The final session centered on angels. Angels appear throughout the Bible, but we specifically looked at the angel Gabriel’s appearance to Joseph in Matthew 1. The parallel appearance of an angelic nurse to a mother in a pediatric hospital. These angelic encounters involve a renewing strength in difficult times.
These conversations raised questions about how we view the world. Why do people continue to have experiences that are difficult to explain? Do they have any connection to the experiences behind the biblical material?
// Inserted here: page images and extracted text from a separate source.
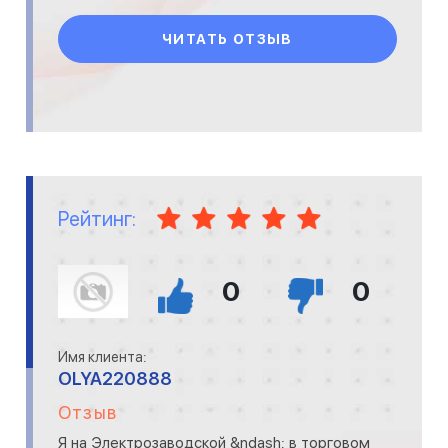
ЧИТАТЬ ОТЗЫВ
Рейтинг:
0
0
Имя клиента:
OLYA220888
Отзыв
Я на Электрозаводской &ndash; в торговом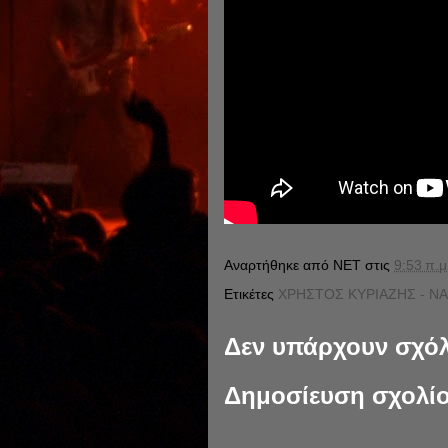
Αναρτήθηκε από
NET
στις
9:53 π.μ
Ετικέτες
ΧΡΗΣΤΟΣ ΚΥΡΙΑΖΗΣ - ΝΑ 
Δεν υπάρχουν σχόλ
Δημοσίευση σχολί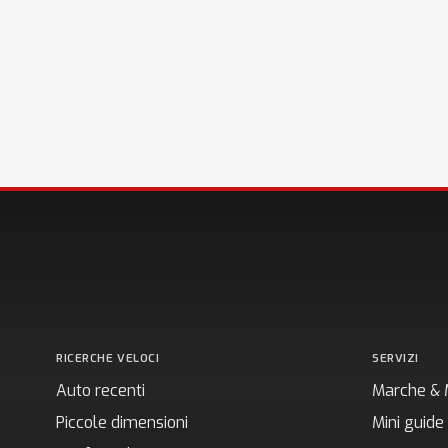
RICERCHE VELOCI
SERVIZI
Auto recenti
Marche & 
Piccole dimensioni
Mini guide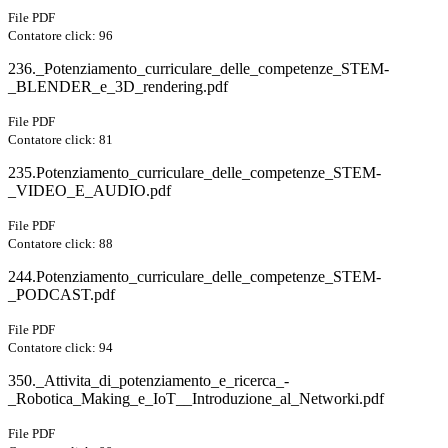
File PDF
Contatore click: 96
236._Potenziamento_curriculare_delle_competenze_STEM-
_BLENDER_e_3D_rendering.pdf
File PDF
Contatore click: 81
235.Potenziamento_curriculare_delle_competenze_STEM-
_VIDEO_E_AUDIO.pdf
File PDF
Contatore click: 88
244.Potenziamento_curriculare_delle_competenze_STEM-
_PODCAST.pdf
File PDF
Contatore click: 94
350._Attivita_di_potenziamento_e_ricerca_-
_Robotica_Making_e_IoT__Introduzione_al_Networki.pdf
File PDF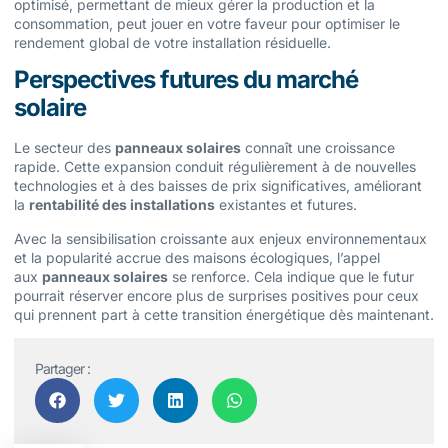
optimisé, permettant de mieux gérer la production et la
consommation, peut jouer en votre faveur pour optimiser le
rendement global de votre installation résiduelle.
Perspectives futures du marché
solaire
Le secteur des
panneaux solaires
connaît une croissance
rapide. Cette expansion conduit régulièrement à de nouvelles
technologies et à des baisses de prix significatives, améliorant
la
rentabilité des installations
existantes et futures.
Avec la sensibilisation croissante aux enjeux environnementaux
et la popularité accrue des maisons écologiques, l’appel
aux
panneaux solaires
se renforce. Cela indique que le futur
pourrait réserver encore plus de surprises positives pour ceux
qui prennent part à cette transition énergétique dès maintenant.
Partager :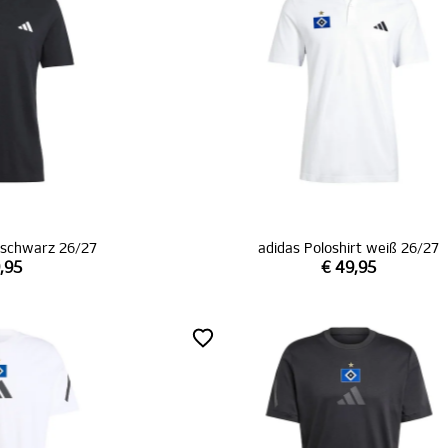
t schwarz 26/27
adidas Poloshirt weiß 26/27
,95
€ 49,95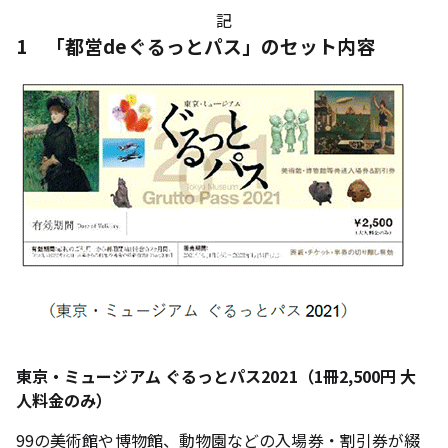
記
1 「都営deぐるっとパス」のセット内容
東京・ミュージアム ぐるっとパス2021（1冊2,500円 大
人料金のみ）
99の美術館や博物館、動物園などの入場券・割引券が綴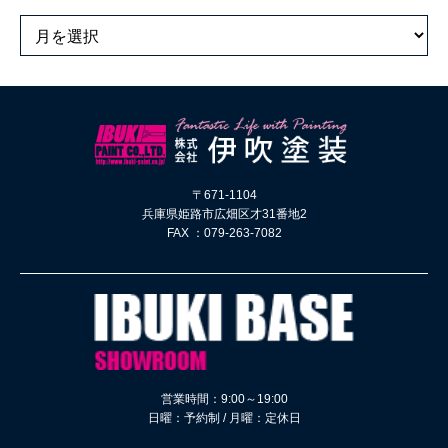
〒671-1104
兵庫県姫路市広畑区才31番地2
FAX ：079-263-7082
営業時間：9:00～19:00
日曜：予約制 / 月曜：定休日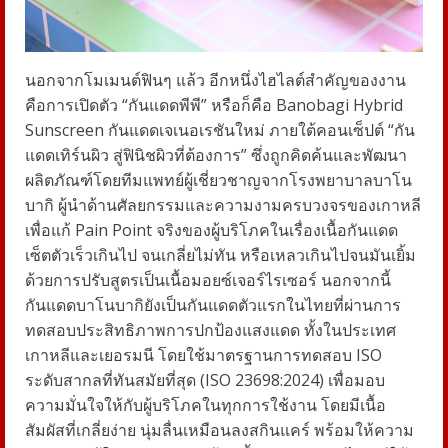
นอกจากโมเมนต์ฟินๆ แล้ว อีกหนึ่งไฮไลต์สำคัญของงาน
คือการเปิดตัว
“กันแดดพีพี”
หรือก็คือ
Banobagi
Hybrid
Sunscreen
กันแดดเจเนอเรชันใหม่ ภายใต้คอนเซ็ปต์ “กัน
แดดเทิร์นผิว สู่ฟินิชผิวที่ต้องการ” ซึ่งถูกคิดค้นและพัฒนา
ผลิตภัณฑ์โดยทีมแพทย์ผู้เชี่ยวชาญจากโรงพยาบาลบาโน
บากิ ผู้นำด้านศัลยกรรมและความงามครบวงจรของเกาหลี
เพื่อแก้
Pain Point
จริงของผู้บริโภคในเรื่องเนื้อกันแดด
เซ็ตตัวเร็วเกินไป จนเกลี่ยไม่ทัน หรือเหลวเกินไปจนมันเยิ้ม
ด้วยการปรับสูตรเป็นเนื้อมอยซ์เจอร์ไรเซอร์ นอกจากนี้
กันแดดบาโนบากิยังเป็นกันแดดตัวแรกในไทยที่ผ่านการ
ทดสอบประสิทธิภาพการปกป้องแสงแดด ทั้งในประเทศ
เกาหลีและเยอรมนี โดยใช้มาตรฐานการทดสอบ
ISO
ระดับสากลที่ทันสมัยที่สุด (
ISO 23698:2024)
เพื่อมอบ
ความมั่นใจให้กับผู้บริโภคในทุกการใช้งาน
โดยมีเนื้อ
สัมผัสที่เกลี่ยง่าย นุ่มลื่นเหมือนลงสกินแคร์
พร้อม
ให้ความ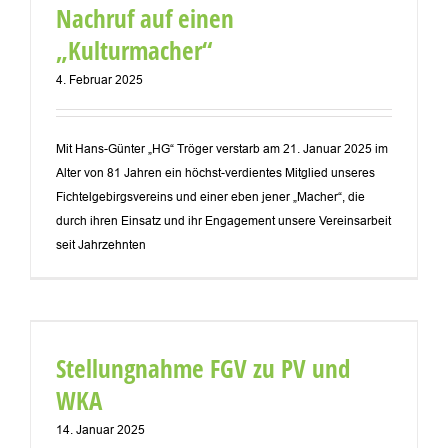
Nachruf auf einen
„Kulturmacher“
4. Februar 2025
Mit Hans-Günter „HG“ Tröger verstarb am 21. Januar 2025 im
Alter von 81 Jahren ein höchst-verdientes Mitglied unseres
Fichtelgebirgsvereins und einer eben jener „Macher“, die
durch ihren Einsatz und ihr Engagement unsere Vereinsarbeit
seit Jahrzehnten
Stellungnahme FGV zu PV und
WKA
14. Januar 2025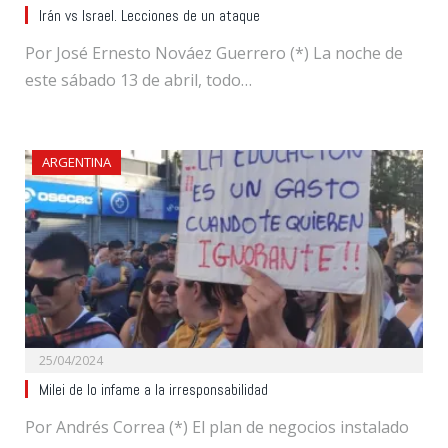
Irán vs Israel. Lecciones de un ataque
Por José Ernesto Nováez Guerrero (*) La noche de
este sábado 13 de abril, todo…
ARGENTINA
25/04/2024
Milei de lo infame a la irresponsabilidad
Por Andrés Correa (*) El plan de negocios instalado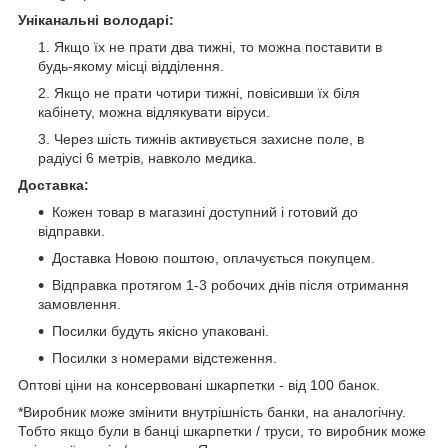
Уніканальні володарі:
Якщо їх не прати два тижнi, то можна поставити в
будь-якому мiсцi вiддiлення.
Якщо не прати чотири тижнi, повiсивши їх бiля
кабiнету, можна вiдлякувати вiруси.
Через шiсть тижнiв активується захисне поле, в
радiусi 6 метрiв, навколо медика.
Доставка:
Кожен товар в магазині доступний і готовий до
відправки.
Доставка Новою поштою, оплачується покупцем.
Відправка протягом 1-3 робочих днів після отримання
замовлення.
Посилки будуть якісно упаковані.
Посилки з номерами відстеження.
Оптові ціни на консервовані шкарпетки - від 100 банок.
*Виробник може змінити внутрішність банки, на аналогічну.
Тобто якщо були в банці шкарпетки / труси, то виробник може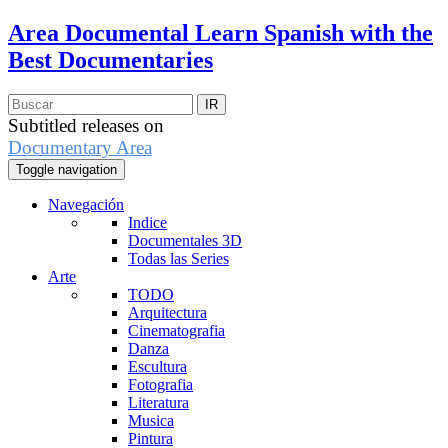
Area Documental
Learn Spanish with the
Best Documentaries
Subtitled releases on
Documentary Area
Toggle navigation
Navegación
Indice
Documentales 3D
Todas las Series
Arte
TODO
Arquitectura
Cinematografia
Danza
Escultura
Fotografia
Literatura
Musica
Pintura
The paranormal stories we explored showed that strange experiences do not simply belong to the distant past. The conversations also highlighted elements in the Bible that are often ignored. In response, people shared personal experiences and wondered aloud about the Bible and the nature of reality. If biblical and paranormal experiences are both spiritual experiences, perhaps they can shed light on one another.
While we were careful not to be anti-science, we considered positions that retain more mystery than the common secular views of our culture. Contemporary panpsychism (meaning mind or consciousness is inherent in reality) allows matter to be seen as enchanted, dynamic in ways hidden from our perception. Car Jung’s notions of the collective and personal unconscious see claim we are connected to our pasts and our neighbors more than we imagine.
If the strange new world of the Bible seems distant to Christians, paranormal encounters can help us imagine new possibilities. Maybe our everyday world of waking, walking, and praying is stranger than we realize. In a scientific and technological society, spiritual experiences continue to happen.
Reading the Bible and paranormal stories together might help us encounter the world again, as a new and wonderful country that opens before our eyes.
 Bultmann, Rudolf, and Schubert Miles Ogden. New Testament and Mythology and Other Basic Writings. Fortress Press, 1984, p. 4.
 Smith and Denton, Soul Searching: The Religious and Spiritual Lives of American Teenagers, p. 162-63.
 Orth, Taylor, “Two-thirds of Americans Say They’ve Had a Paranormal Encounter”, October 22, 2022, https://today.yougov.com/topics/society/articles-reports/2022/10/20/americans-describe-paranormal-encounters-poll.
 For examples, see Allison, Dale C. Encountering Mystery: Religious Experience in a Secular Age. (William B. Eerdmans Publishing Company, 2022).